Sample App Files#

The following examples were generated by AI. They are included here because they provide good documentation and completeness.

Example 1: tapisjob.sh (Tapis-generated launcher)#

tapisjob.sh

⚠️ You do not create or edit this file. This example shows the kind of script Tapis generates and submits to Slurm.

#!/bin/bash
#SBATCH -J tapis-job
#SBATCH -N 2
#SBATCH --ntasks-per-node=48
#SBATCH -p normal
#SBATCH -t 02:00:00
#SBATCH -o tapisjob.out
#SBATCH -e tapisjob.err

# Move to the job execution directory
cd "$SLURM_SUBMIT_DIR"

# Load Tapis-provided environment variables
if [ -f tapisjob.env ]; then
  source tapisjob.env
fi

echo "Tapis Job UUID: $_tapisJobUUID"
echo "Allocated nodes: $_tapisNodes"

# Ensure the app script is executable
chmod +x ./tapisjob_app.sh

# Launch the application
./tapisjob_app.sh

# Capture exit code for Tapis bookkeeping
echo $? > tapisjob.exitcode

What this example illustrates

  • Slurm directives (#SBATCH) come from your app definition + job request

  • tapisjob.env injects Tapis metadata and resolved paths

  • Output and error streams are standardized

  • The only thing this script really does is:

    • prepare the environment

    • call your application

    • report status back to Tapis

You can think of this as “Tapis’s Slurm wrapper”.


Example 2: tapisjob_app.sh (user-provided application logic)#

This is the script you write and control.

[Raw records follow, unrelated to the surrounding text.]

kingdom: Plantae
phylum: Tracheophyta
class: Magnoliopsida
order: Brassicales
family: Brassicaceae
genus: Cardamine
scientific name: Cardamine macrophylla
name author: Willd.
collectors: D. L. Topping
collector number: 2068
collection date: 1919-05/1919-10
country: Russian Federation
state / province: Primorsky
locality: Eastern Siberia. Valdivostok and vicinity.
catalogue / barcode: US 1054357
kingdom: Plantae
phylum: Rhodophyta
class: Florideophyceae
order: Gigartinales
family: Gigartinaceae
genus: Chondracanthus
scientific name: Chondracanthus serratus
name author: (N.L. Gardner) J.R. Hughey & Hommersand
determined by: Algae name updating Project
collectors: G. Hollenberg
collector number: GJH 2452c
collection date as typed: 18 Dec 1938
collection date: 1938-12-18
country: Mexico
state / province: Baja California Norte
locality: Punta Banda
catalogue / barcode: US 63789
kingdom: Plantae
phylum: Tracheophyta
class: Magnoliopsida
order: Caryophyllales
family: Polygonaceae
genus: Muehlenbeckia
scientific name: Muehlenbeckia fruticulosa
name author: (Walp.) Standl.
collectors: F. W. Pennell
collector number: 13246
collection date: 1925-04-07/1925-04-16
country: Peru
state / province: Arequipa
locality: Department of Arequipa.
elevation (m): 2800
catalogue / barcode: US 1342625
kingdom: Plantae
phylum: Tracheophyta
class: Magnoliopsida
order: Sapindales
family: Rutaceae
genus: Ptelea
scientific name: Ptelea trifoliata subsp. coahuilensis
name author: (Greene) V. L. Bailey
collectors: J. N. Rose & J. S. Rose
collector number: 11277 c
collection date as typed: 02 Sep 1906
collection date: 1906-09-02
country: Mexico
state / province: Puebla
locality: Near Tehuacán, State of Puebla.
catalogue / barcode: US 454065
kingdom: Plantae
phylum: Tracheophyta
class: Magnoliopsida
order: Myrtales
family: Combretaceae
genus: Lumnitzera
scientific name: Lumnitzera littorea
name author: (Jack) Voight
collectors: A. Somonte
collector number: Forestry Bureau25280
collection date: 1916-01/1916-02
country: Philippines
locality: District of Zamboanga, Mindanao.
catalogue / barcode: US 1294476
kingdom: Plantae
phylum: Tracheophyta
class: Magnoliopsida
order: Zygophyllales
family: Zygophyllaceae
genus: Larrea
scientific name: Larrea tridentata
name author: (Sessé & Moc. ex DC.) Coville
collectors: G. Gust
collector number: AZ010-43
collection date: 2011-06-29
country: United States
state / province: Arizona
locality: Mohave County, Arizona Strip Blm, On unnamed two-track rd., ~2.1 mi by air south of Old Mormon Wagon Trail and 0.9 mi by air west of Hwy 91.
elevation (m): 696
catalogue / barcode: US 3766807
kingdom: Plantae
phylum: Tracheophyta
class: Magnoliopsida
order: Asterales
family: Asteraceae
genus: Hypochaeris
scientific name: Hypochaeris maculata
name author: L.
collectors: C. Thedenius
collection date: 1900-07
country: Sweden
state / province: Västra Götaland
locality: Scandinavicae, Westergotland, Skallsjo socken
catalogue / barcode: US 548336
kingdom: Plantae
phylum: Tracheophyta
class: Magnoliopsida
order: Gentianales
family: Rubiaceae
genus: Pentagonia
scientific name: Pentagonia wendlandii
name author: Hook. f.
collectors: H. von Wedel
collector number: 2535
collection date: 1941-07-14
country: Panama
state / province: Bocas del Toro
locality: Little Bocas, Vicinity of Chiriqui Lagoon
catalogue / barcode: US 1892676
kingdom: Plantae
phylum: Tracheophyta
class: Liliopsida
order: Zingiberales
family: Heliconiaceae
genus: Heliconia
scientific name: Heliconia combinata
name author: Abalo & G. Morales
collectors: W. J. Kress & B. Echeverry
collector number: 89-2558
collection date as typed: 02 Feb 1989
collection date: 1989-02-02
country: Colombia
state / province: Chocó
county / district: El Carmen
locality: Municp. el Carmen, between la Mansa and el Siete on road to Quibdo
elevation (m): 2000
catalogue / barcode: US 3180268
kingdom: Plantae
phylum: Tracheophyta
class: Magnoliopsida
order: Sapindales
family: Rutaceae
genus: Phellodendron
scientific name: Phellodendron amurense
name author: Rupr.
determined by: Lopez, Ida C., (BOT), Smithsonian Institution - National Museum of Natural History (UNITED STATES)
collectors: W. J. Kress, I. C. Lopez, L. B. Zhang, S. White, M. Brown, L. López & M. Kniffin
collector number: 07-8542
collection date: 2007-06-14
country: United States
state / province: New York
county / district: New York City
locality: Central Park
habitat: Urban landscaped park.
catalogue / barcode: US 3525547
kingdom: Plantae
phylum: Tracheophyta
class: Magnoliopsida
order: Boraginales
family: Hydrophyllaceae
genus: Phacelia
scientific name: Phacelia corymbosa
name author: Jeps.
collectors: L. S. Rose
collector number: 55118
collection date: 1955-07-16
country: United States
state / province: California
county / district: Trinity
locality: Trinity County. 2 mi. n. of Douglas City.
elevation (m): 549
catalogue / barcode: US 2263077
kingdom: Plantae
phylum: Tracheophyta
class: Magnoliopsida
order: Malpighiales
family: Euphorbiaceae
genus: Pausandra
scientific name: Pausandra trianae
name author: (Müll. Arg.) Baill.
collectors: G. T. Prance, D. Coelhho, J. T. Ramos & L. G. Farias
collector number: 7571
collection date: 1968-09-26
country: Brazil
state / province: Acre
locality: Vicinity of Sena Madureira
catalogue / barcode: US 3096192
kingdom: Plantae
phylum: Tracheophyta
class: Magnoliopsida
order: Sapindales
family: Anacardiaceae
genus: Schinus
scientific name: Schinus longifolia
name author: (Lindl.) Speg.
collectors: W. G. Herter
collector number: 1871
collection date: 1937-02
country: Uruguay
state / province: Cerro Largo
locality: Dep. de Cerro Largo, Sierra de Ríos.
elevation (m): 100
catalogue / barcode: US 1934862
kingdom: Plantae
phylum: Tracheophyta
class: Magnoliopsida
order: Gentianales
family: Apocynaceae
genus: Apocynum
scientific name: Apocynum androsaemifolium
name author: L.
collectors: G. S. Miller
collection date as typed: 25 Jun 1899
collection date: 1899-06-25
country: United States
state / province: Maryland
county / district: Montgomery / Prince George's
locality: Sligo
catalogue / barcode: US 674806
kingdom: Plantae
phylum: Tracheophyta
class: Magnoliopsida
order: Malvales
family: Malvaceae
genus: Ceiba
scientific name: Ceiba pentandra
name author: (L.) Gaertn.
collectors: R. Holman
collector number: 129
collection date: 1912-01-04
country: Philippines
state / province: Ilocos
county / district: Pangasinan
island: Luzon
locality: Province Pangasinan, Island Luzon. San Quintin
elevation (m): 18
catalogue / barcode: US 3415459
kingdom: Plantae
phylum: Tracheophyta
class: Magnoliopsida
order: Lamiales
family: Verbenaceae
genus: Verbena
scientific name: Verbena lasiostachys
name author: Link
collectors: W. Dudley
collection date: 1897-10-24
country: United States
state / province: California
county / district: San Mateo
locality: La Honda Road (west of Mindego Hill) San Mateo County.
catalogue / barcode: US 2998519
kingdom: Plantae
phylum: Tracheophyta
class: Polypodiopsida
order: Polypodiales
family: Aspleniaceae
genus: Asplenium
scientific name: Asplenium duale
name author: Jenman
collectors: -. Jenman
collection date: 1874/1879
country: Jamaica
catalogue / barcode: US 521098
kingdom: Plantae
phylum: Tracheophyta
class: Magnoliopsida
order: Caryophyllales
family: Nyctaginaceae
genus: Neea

It lives in your ZIP app bundle.

Example A: Simple serial or threaded job
#!/bin/bash
set -e

echo "Running on host: $(hostname)"
echo "Working directory: $(pwd)"

# Explicit environment setup (compute node starts clean)
module purge
module load python/3.12.11
module load hdf5/1.14.4

# Optional: create a virtual environment
python -m venv venv
source venv/bin/activate

pip install numpy pandas

# Run your analysis
python run_analysis.py input.json

Key points illustrated

  • No assumptions about login-node state

  • All modules and environments are loaded here

  • This script could be tested locally or on HPC

  • Tapis doesn’t interfere with its contents

Example B: MPI-based OpenSees job
#!/bin/bash
set -e

echo "MPI job starting"
echo "Nodes: $_tapisNodes"
echo "Cores per node: $_tapisCoresPerNode"

module purge
module load opensees
module load openmpi

# Use Slurm-provided MPI launcher
mpirun -np $SLURM_NTASKS OpenSeesMP model.tcl

What this shows

  • MPI is launched inside tapisjob_app.sh

  • Whether the app is declared isMpi: true or not,

    • the MPI command lives here

  • tapisjob.sh does not care whether this is MPI, Python, or anything else

Example C: Hybrid workflow (pre-processing + MPI + post-processing)
#!/bin/bash
set -e

module purge
module load python/3.12.11
module load opensees
module load hdf5

echo "Pre-processing inputs"
python generate_model.py

echo "Running OpenSees in parallel"
mpirun -np $SLURM_NTASKS OpenSeesMP model.tcl

echo "Post-processing results"
python extract_results.py results/

This is where the two-script model really shines:

  • Tapis handles scheduling and lifecycle

  • You orchestrate entire pipelines in one place

  • The script remains portable and readable


Side-by-side mental model#

Script

Who owns it

Purpose

You edit it?

tapisjob.sh

Tapis

Scheduler glue, environment injection, monitoring

❌ Never

tapisjob_app.sh

You

Scientific / computational workflow

✅ Always


One sentence to remember#

tapisjob.sh exists so Tapis can talk to Slurm; tapisjob_app.sh exists so you can talk to your science.